# breed



## bEnNy THE BeArDeD (Sep 15, 2008)

hi if i put any reptile with the same species but diffrents sex (diffrent family) would they fight e.g corn snake male and female bearded dragon male female and should they roughly be the same age for breeding


----------



## tomsdragons (Dec 23, 2007)

you will get banned soon, thats 2 stupid posts ive read from you in the space of 2 min...


----------



## rach666 (Dec 12, 2006)

WTF? ? ?,................................:bash:


----------



## alphakenny1 (Sep 16, 2008)

OMG the idiot has landed!


----------



## Ssthisto (Aug 31, 2006)

bEnNy THE BeArDeD said:


> hi if i put any reptile with the same species but diffrents sex (diffrent family) would they fight e.g corn snake male and female bearded dragon male female and should they roughly be the same age for breeding


They may fight.
They may breed.
They may ignore each other.

Yes, they absolutely SHOULD be of suitable age and weight to breed, just in case they DO.


----------



## leopardgeckomad (Feb 2, 2008)

this has got to be a wind-up!!:devil:


----------



## Magik (Jul 22, 2008)

Anybody read this fella's Blog???WTF?


----------



## djangel (Jan 26, 2007)

is this person having a remix????

my beardies saw my corn and wanted to kill it, so :censor: me putting them together,,

its a :censor:lizzard and a :censor:snake!!
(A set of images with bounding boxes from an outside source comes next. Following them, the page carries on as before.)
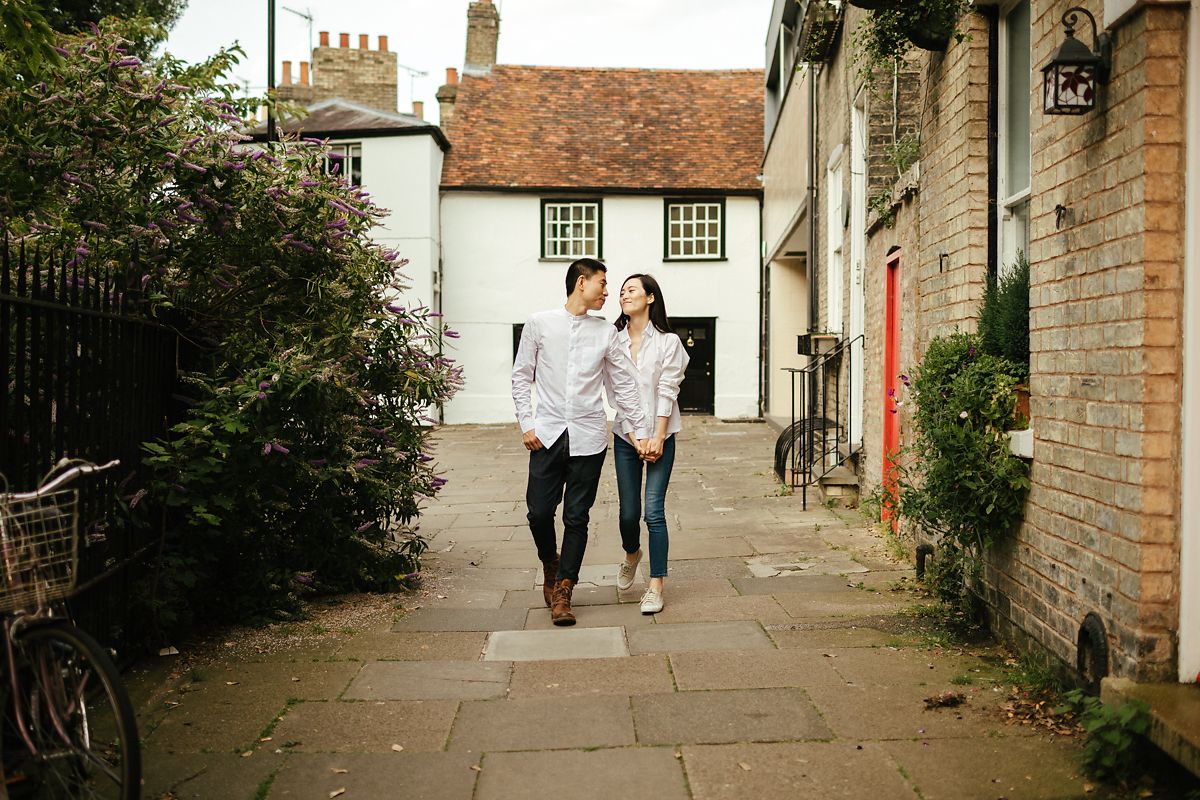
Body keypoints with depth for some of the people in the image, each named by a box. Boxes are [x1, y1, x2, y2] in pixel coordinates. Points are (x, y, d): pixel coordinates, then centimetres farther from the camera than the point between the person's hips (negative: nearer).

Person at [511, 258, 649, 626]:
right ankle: (550, 563, 30)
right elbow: (522, 377, 6)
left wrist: (639, 432, 8)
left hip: (588, 436, 1)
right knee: (539, 512, -1)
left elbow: (623, 386, 11)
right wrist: (527, 424, -2)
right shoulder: (540, 323, 3)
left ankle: (563, 591, 14)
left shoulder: (606, 333, 8)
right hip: (548, 434, -1)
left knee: (577, 517, 3)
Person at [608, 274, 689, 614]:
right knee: (629, 512, 8)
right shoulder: (615, 340, 6)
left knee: (654, 511, -7)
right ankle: (631, 554, 40)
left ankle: (656, 586, 1)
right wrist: (636, 437, -5)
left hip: (660, 436, -3)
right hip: (625, 436, 3)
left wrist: (657, 437, -14)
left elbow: (667, 392, -8)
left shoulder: (668, 341, -2)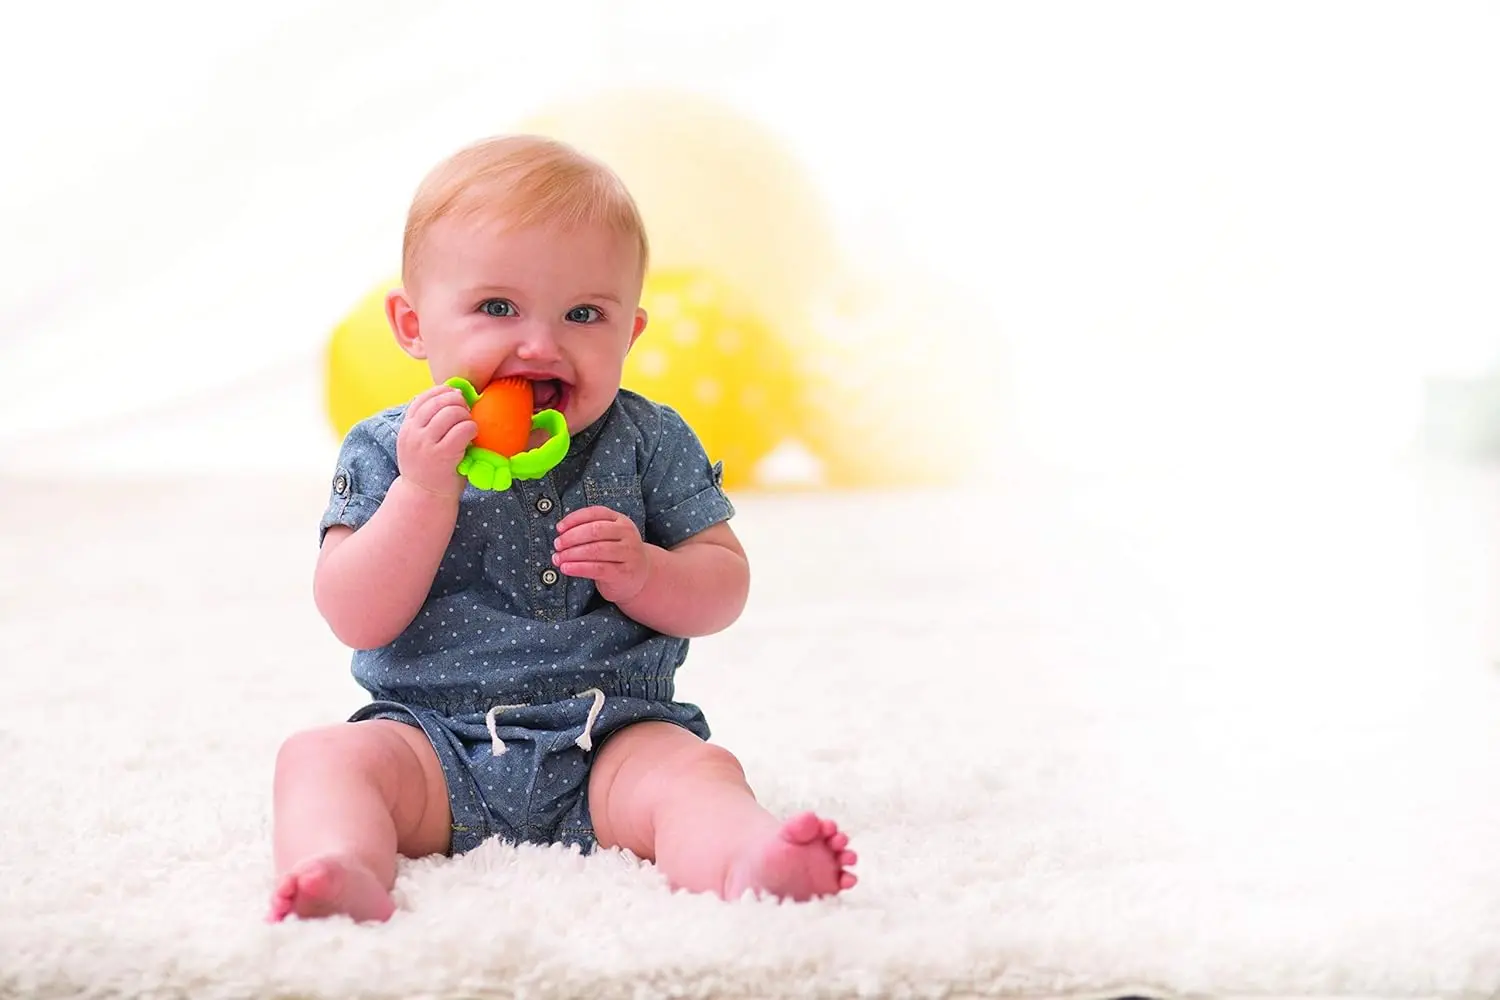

sigh whats this world coming to?
mate, i dont think u should have animals! give them to me ill show them a good life!


----------



## Ssthisto (Aug 31, 2006)

Ummm, I didn't get the impression that the original poster wanted to house a beardie with a corn - he asked "could he house an opposite sex pair of beardies together OR an opposite sex pair of corns together".


----------



## Lisasgeckonursery (Feb 14, 2008)

yeah thats how i read it too :lol2: think people may have got a tad confused.


----------



## Sid.lola (Jan 10, 2008)

Here you go, might help:



bEnNy THE BeArDeD said:


> Hi! If i put any reptile with the same species but different sex (different family) would they fight? (e.g corn snake; male and female. Bearded dragon; male & female) Should they roughly be the same age as each other for breeding purposes?


----------



## djangel (Jan 26, 2007)

ooohhh man im so sorry i feel like a twat, i read it wrong,

:bash: plz forgive me


----------